Task: Change "Ability" to "Capability" in the data between the lines holding "### 1. what" and "According to BJ", inclusive, and give only those lines, otherwise unchanged.

◇ ◇ ◇

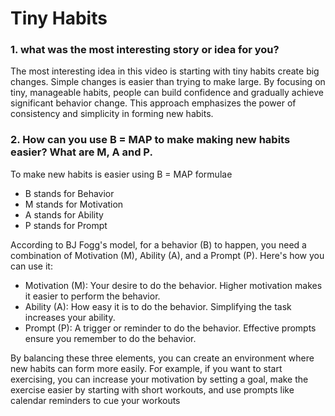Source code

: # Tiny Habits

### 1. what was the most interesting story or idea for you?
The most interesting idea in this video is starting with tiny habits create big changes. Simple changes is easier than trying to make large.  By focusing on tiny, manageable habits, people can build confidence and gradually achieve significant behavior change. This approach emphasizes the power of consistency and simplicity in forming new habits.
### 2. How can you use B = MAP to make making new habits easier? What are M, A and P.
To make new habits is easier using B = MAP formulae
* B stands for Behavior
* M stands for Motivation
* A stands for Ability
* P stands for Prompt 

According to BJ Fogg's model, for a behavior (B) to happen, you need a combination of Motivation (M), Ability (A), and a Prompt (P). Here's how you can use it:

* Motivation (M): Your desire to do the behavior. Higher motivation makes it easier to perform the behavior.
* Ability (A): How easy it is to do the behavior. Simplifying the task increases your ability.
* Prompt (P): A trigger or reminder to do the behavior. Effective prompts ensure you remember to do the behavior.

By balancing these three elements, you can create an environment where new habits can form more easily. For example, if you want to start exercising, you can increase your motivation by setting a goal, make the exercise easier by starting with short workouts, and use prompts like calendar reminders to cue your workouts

◇ ◇ ◇

Solution to the problem:
### 1. what was the most interesting story or idea for you?
The most interesting idea in this video is starting with tiny habits create big changes. Simple changes is easier than trying to make large.  By focusing on tiny, manageable habits, people can build confidence and gradually achieve significant behavior change. This approach emphasizes the power of consistency and simplicity in forming new habits.
### 2. How can you use B = MAP to make making new habits easier? What are M, A and P.
To make new habits is easier using B = MAP formulae
* B stands for Behavior
* M stands for Motivation
* A stands for Capability
* P stands for Prompt 

According to BJ Fogg's model, for a behavior (B) to happen, you need a combination of Motivation (M), Capability (A), and a Prompt (P). Here's how you can use it:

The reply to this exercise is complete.